There are two principal ways that we currently use solar energy to generate power on a scale suitable for use as a public utility. One you’ve probably seen is the standard-issue solar farm. These facilities provide energy by parking rows and rows of solar panels on land usually not useful for much else—although recently, scientists have been researching ways to use the shaded ground beneath the panels for different purposes, such as energy storage in the form of batteries. One interesting proposal involves growing shortish, shade-loving plants like coffee and cacao.
Credit: Andres Siimon/Unsplash
Put bluntly, solar power only works when there’s sunlight to gather. This means power banks and diversified energy production are pretty important parts of utility-scale solar power production: It’s critical to store any extra energy to make hay while the proverbial sun shines.
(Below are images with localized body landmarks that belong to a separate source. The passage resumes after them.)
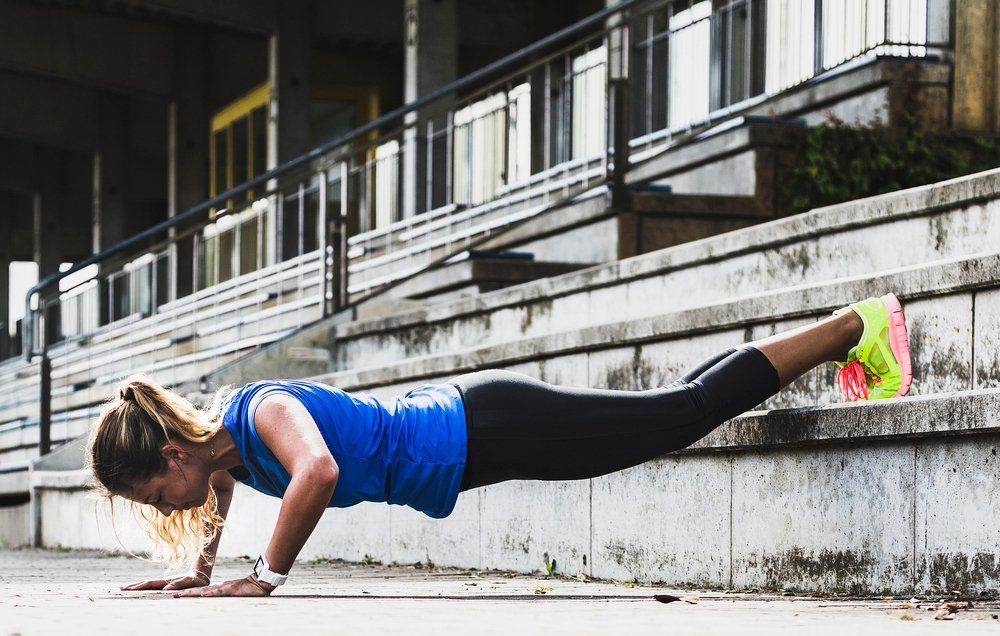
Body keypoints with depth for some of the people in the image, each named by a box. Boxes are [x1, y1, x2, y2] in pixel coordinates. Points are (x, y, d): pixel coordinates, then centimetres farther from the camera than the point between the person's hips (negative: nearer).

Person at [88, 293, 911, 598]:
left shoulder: (263, 411, -28)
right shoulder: (212, 436, -1)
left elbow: (318, 472, -49)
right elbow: (219, 498, 23)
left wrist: (265, 577, -40)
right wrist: (197, 571, 13)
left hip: (486, 432, -8)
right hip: (454, 426, 8)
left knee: (686, 410, 1)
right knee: (674, 410, 19)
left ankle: (857, 327, 14)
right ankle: (848, 338, 31)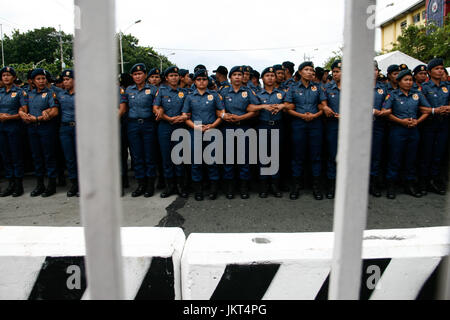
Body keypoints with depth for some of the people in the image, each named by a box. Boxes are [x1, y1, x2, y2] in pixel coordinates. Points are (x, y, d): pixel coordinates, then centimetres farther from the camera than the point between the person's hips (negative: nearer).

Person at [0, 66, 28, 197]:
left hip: (14, 126, -5)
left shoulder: (20, 92, 0)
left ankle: (18, 185, 6)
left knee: (16, 156, -2)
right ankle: (10, 183, 16)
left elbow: (23, 112, -7)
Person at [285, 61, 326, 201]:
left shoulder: (317, 87, 9)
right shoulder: (293, 89, 6)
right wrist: (302, 115, -14)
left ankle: (316, 185, 11)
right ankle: (296, 185, 12)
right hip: (299, 124, -1)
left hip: (315, 124, 1)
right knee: (298, 154, 2)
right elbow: (289, 109, 1)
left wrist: (315, 115, -12)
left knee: (316, 154, 2)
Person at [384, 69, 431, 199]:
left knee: (411, 158, 10)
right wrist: (401, 121, -17)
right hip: (397, 131, -3)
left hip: (413, 131, 4)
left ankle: (410, 184, 22)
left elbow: (427, 111, 10)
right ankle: (391, 186, 9)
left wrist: (417, 121, -7)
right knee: (395, 158, 0)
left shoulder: (418, 94, 9)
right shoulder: (393, 95, -1)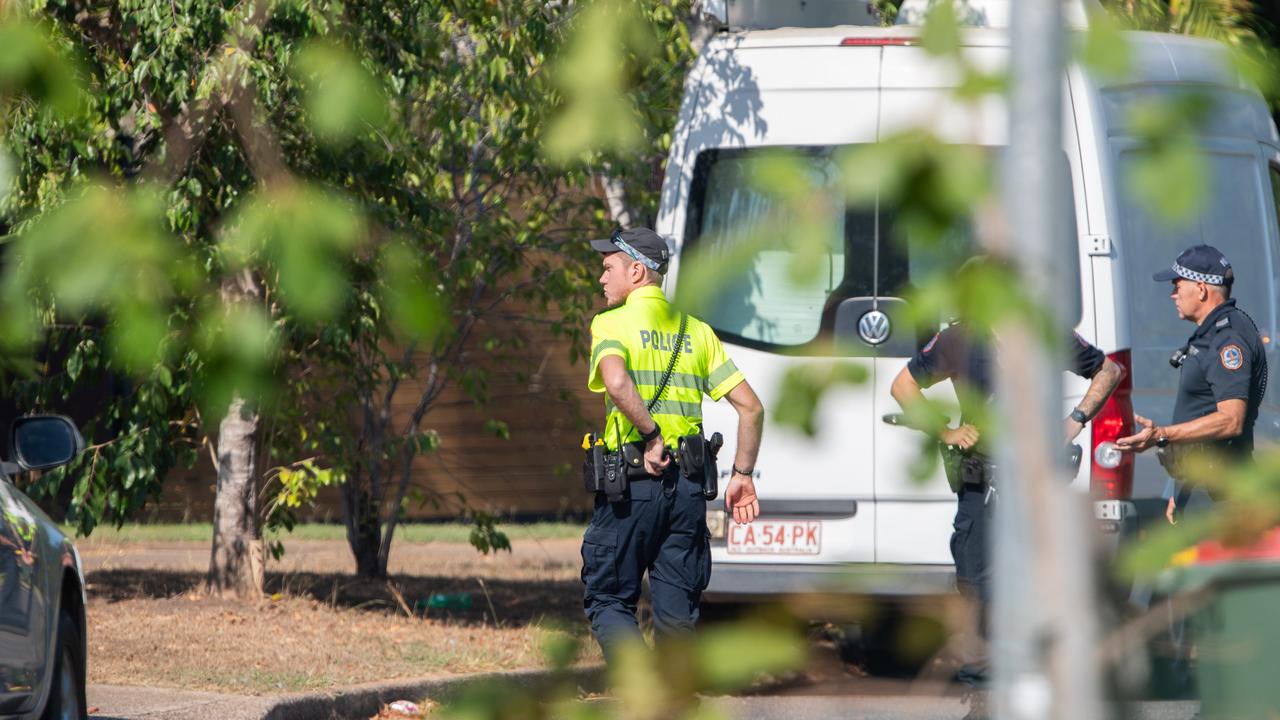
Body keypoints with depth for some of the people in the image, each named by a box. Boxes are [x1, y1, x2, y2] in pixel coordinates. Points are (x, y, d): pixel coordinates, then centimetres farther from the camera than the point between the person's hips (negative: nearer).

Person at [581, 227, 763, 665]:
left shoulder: (612, 323, -3)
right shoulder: (697, 332, 14)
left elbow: (617, 382, -25)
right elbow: (750, 407, 8)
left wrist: (650, 436, -15)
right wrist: (743, 474, 13)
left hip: (631, 481, -5)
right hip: (688, 487, 5)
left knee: (607, 600, 4)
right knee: (677, 611, 11)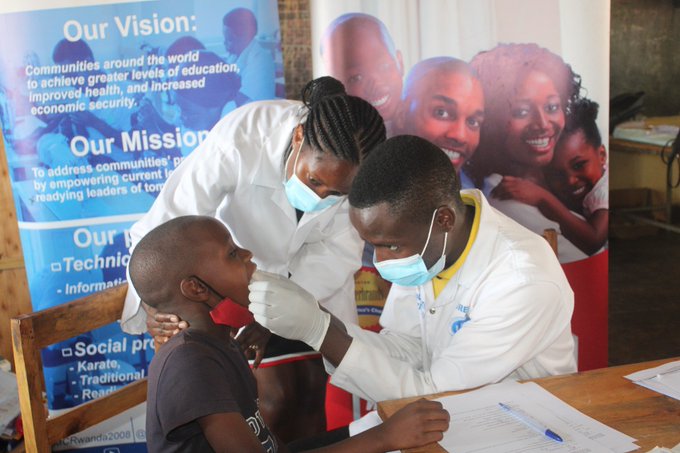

Tesla, in addition to its solar power panels and solar roof tiles, offers a battery backup called the Megapack. Arrays of dozens or hundreds of these power storage cells are already in operation, facilitating the use of solar power and other renewable energy sources.
Another way we’ve scaled up solar power is with concentrating solar plants, like Ivanpah in California. Instead of producing power via the photoelectric effect, these systems use mirrors or lenses to concentrate solar energy into a (relatively) focused beam pointed toward a central collecting tower. There, the solar energy drives a heat engine, often a steam turbine, which converts heat into electricity.
A concentrating solar thermal power plant in Jiquan City, China.
Credit: Li Damao/Unsplash
From June 2021 to June 2022, 17.6 GW of new utility-scale solar capacity came online in the United States. This brings us to about 66 GW of total utility-scale solar power. Last year, between power plants and distributed solar installations, solar power provided 12% of America’s electricity. While that’s just a small fraction of total domestic power generation, we’re adding more new capacity yearly. As renewables replace older non-renewable power plants, solar power is sure to have its day in the sun.